Route attributes

Route attributes allow you to set some metadata on each of your routes, in the routes description itself. The syntax is trivial: just an exclamation point followed by a value. Using it is also trivial: just use the routeAttrs function.

It’s easiest to understand how it all fits together, and when you might want it, with a motivating example. The case I personally most use this for is annotating administrative routes. Imagine having a website with about 12 different admin actions. You could manually add a call to requireAdmin or some such at the beginning of each action, but:

  1. It’s tedious.

  2. It’s error prone: you could easily forget one.

  3. Worse yet, it’s not easy to notice that you’ve missed one.

Modifying your isAuthorized method with an explicit list of administrative routes is a bit better, but it’s still difficult to see at a glance when you’ve missed one.

This is why I like to use route attributes for this: you add a single word to each relevant part of the route definition, and then you just check for that attribute in isAuthorized. Let’s see the code!
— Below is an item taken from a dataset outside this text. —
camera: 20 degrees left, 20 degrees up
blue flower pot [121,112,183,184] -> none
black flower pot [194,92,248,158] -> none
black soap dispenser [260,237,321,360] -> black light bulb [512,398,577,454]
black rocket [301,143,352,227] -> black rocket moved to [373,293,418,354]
  1. {-# LANGUAGE MultiParamTypeClasses #-}
  2. {-# LANGUAGE OverloadedStrings     #-}
  3. {-# LANGUAGE QuasiQuotes           #-}
  4. {-# LANGUAGE TemplateHaskell       #-}
  5. {-# LANGUAGE TypeFamilies          #-}
  6. import           Data.Set         (member)
  7. import           Data.Text        (Text)
  8. import           Yesod
  9. import           Yesod.Auth
  10. import           Yesod.Auth.Dummy
  12. data App = App
  14. mkYesod "App" [parseRoutes|
  15. / HomeR GET
  16. /unprotected UnprotectedR GET
  17. /admin1 Admin1R GET !admin
  18. /admin2 Admin2R GET !admin
  19. /admin3 Admin3R GET
  20. /auth AuthR Auth getAuth
  21. |]
  23. instance Yesod App where
  24.     authRoute _ = Just $ AuthR LoginR
  25.     isAuthorized route _writable
  26.         | "admin" `member` routeAttrs route = do
  27.             muser <- maybeAuthId
  28.             case muser of
  29.                 Nothing -> return AuthenticationRequired
  30.                 Just ident
  31.                     -- Just a hack since we're using the dummy module
  32.                     | ident == "admin" -> return Authorized
  33.                     | otherwise -> return $ Unauthorized "Admin access only"
  34.         | otherwise = return Authorized
  36. instance RenderMessage App FormMessage where
  37.     renderMessage _ _ = defaultFormMessage
  39. -- Hacky YesodAuth instance for just the dummy auth plugin
  40. instance YesodAuth App where
  41.     type AuthId App = Text
  43.     loginDest _ = HomeR
  44.     logoutDest _ = HomeR
  45.     getAuthId = return . Just . credsIdent
  46.     authPlugins _ = [authDummy]
  47.     maybeAuthId = lookupSession credsKey
  48.     authHttpManager = error "no http manager provided"
  50. getHomeR :: Handler Html
  51. getHomeR = defaultLayout $ do
  52.     setTitle "Route attr homepage"
  53.     [whamlet|
  54.         <p>
  55.             <a href=@{UnprotectedR}>Unprotected
  56.         <p>
  57.             <a href=@{Admin1R}>Admin 1
  58.         <p>
  59.             <a href=@{Admin2R}>Admin 2
  60.         <p>
  61.             <a href=@{Admin3R}>Admin 3
  62.     |]
  64. getUnprotectedR, getAdmin1R, getAdmin2R, getAdmin3R :: Handler Html
  65. getUnprotectedR = defaultLayout [whamlet|Unprotected|]
  66. getAdmin1R = defaultLayout [whamlet|Admin1|]
  67. getAdmin2R = defaultLayout [whamlet|Admin2|]
  68. getAdmin3R = defaultLayout [whamlet|Admin3|]
  70. main :: IO ()
  71. main = warp 3000 App

And it was so glaring, I bet you even caught the security hole about Admin3R.